Ziet Van Veldhuisen met deze aanbevelingen nog wel een rol voor endoscopie bij chronische pancreatitis? “Op basis van de uitkomsten van de ESCAPE-studie kunnen we niet precies zeggen wat de rol van endoscopie is bij patiënten met bijvoorbeeld een wat eenvoudigere chronische pancreatitis. Daarnaast zijn er de afgelopen jaren nieuwere endoscopische technieken bij gekomen en maken we in plaats van open chirurgie nu vaker gebruik van een minimaal invasieve ingreep. We willen dan ook bij patiënten met chronische pancreatitis de nieuwere endoscopische technieken vergelijken met de geoptimaliseerde chirurgische technieken. We zijn bezig hier een studie voor op te zetten.”
COMBO-studie
Een eerste stap om alle patiënten met chronische pancreatitis in kaart te brengen is de net afgeronde COMBO-studie van de Pancreatitis Werkgroep Nederland. In deze landelijke, ‘stepped-wedge’, clustergerandomiseerde, gecontroleerde studie stappen 26 centra op een stapsgewijze manier over van de huidige praktijk naar zorg volgens een evidence-based geïntegreerd behandelalgoritme. Van Veldhuisen: “Als deze strategie geïmplementeerd wordt, maakt het niet meer uit in welk ziekenhuis een patiënt met chronische pancreatitis binnenloopt. Iedere patiënt wordt dan – indien nodig – besproken in een multidisciplinair overleg waarbij zowel een MDL-arts als een chirurg met expertise op dit gebied betrokken zijn. Daarna wordt besloten wat de juiste behandeling is voor die betreffende patiënt. Met deze benadering hopen we de kwaliteit van leven en pijnuitkomsten van patiënten met chronische pancreatitis te verbeteren.”
Expertpanel
In 2010 is voor chronische pancreatitis een expertpanel opgericht, een initiatief van de Pancreatitis Werkgroep Nederland in samenwerking met de Alvleeskliervereniging.

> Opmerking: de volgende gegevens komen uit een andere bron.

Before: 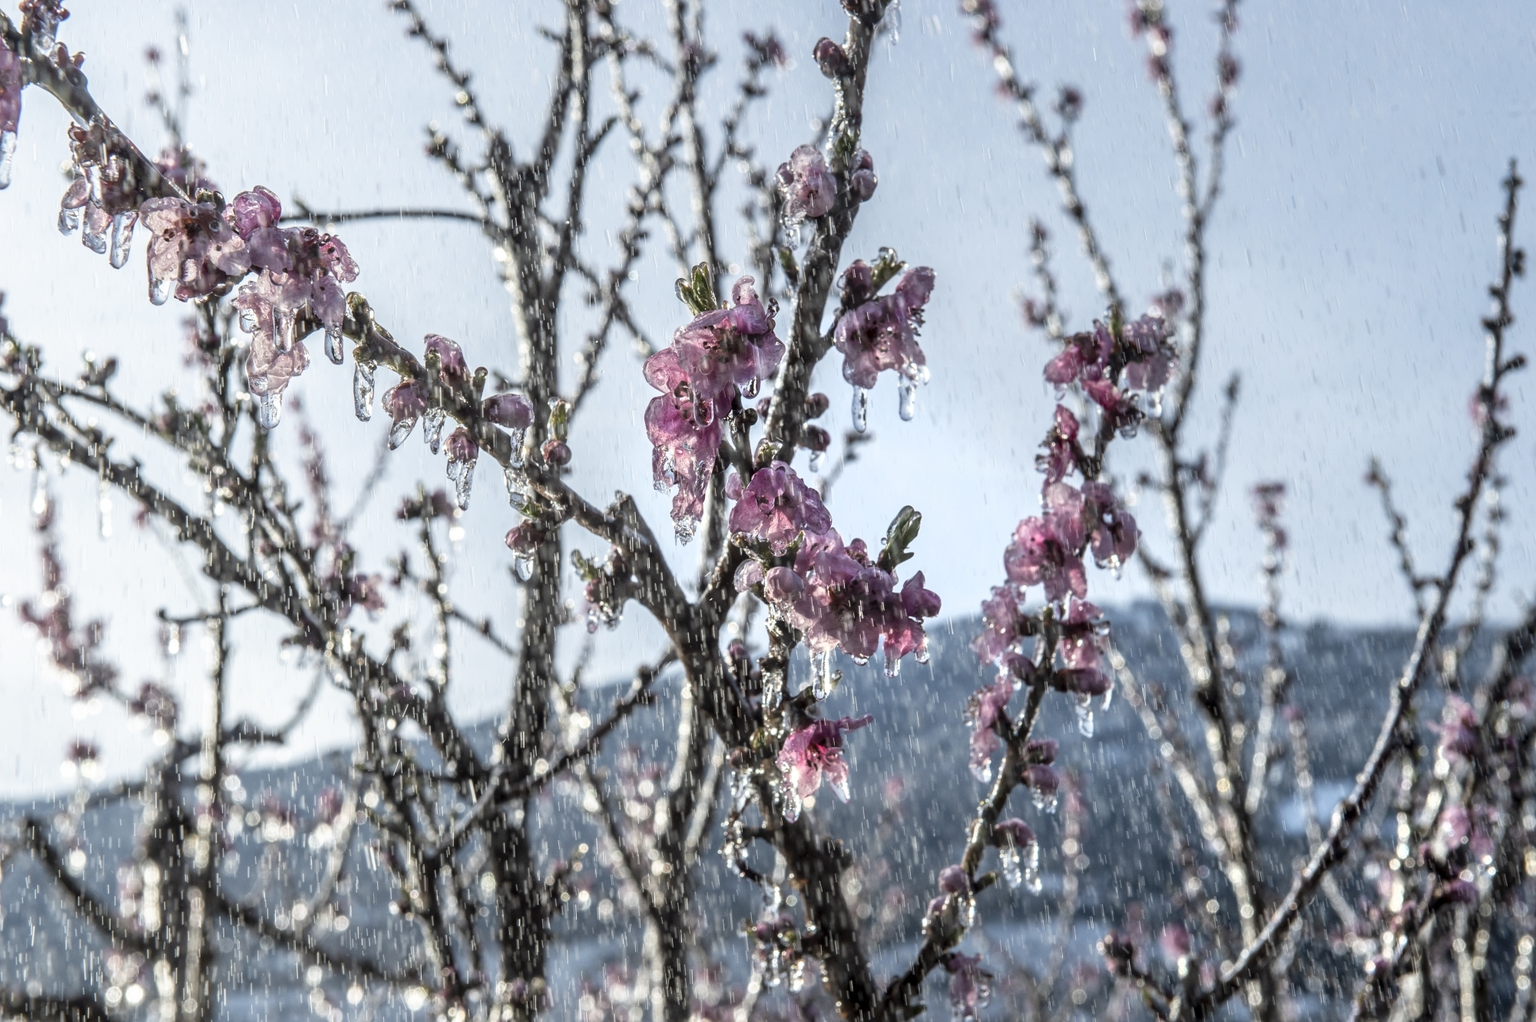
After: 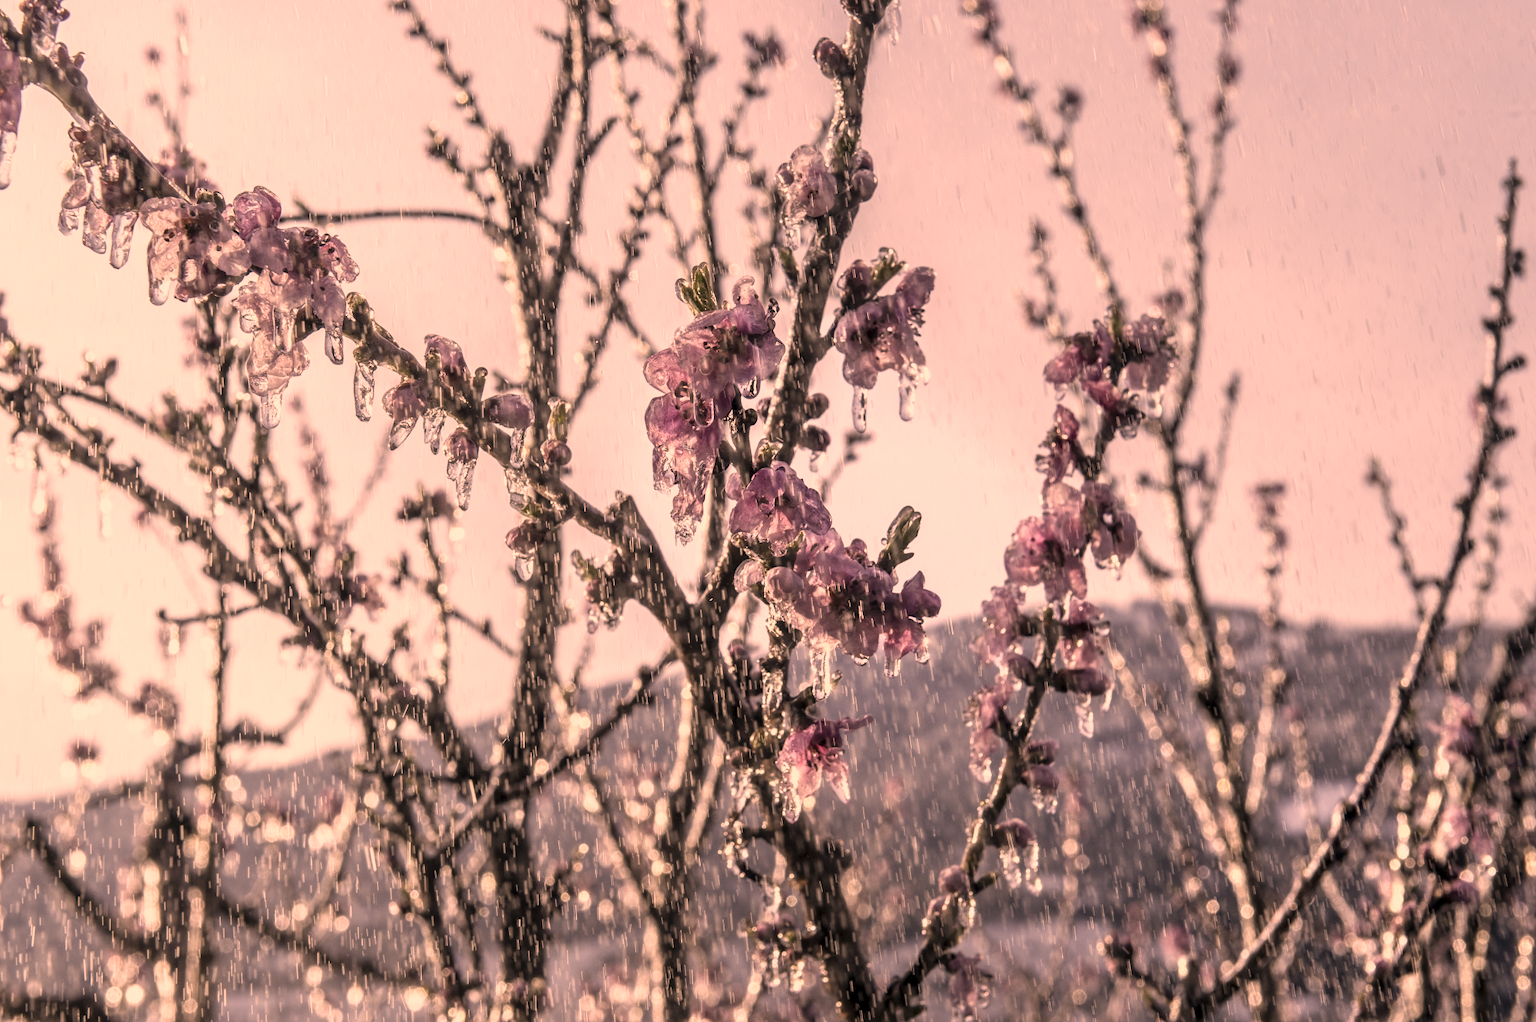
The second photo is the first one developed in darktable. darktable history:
color correction: highlights a* 39.8, highlights b* 39.56, saturation 0.688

Het doel van dit expertpanel is het verbeteren van de behandeling van patiënten met een chronische pancreatitis door een toegespitst behandeladvies te geven op basis van de meest recente richtlijnen en wetenschappelijke inzichten. Van Veldhuisen: “Iedereen met twijfel over een patiënt met chronische pancreatitis kan elk moment van de dag contact opnemen met het expertpanel, waarbij het streven is binnen een aantal dagen een advies terug te koppelen. Zo proberen we op verschillende manieren ondersteuning te bieden bij patiënten met chronische pancreatitis en kennis over te dragen. Ik denk dat dit heel bijzonder is aan Nederland.” Meer informatie over het expertpanel is te vinden op: https://pancreatitis.nl/expertpanel/chronische-pancreatitis.
Referenties:
- Issa Y, Kempeneers MA, Bruno MJ, et al; Dutch Pancreatitis Study Group. Effect of early surgery vs endoscopy-first approach on pain in patients with chronic pancreatitis: the ESCAPE randomized clinical trial. JAMA. 2020;323:237-47.
- Van Veldhuisen CL, Kempeneers MA, de Rijk FEM, et al. Long-term outcomes of early surgery vs endoscopy first in chronic pancreatitis: follow-up analysis of the ESCAPE randomized clinical trial. JAMA Surg. 2024:e245182.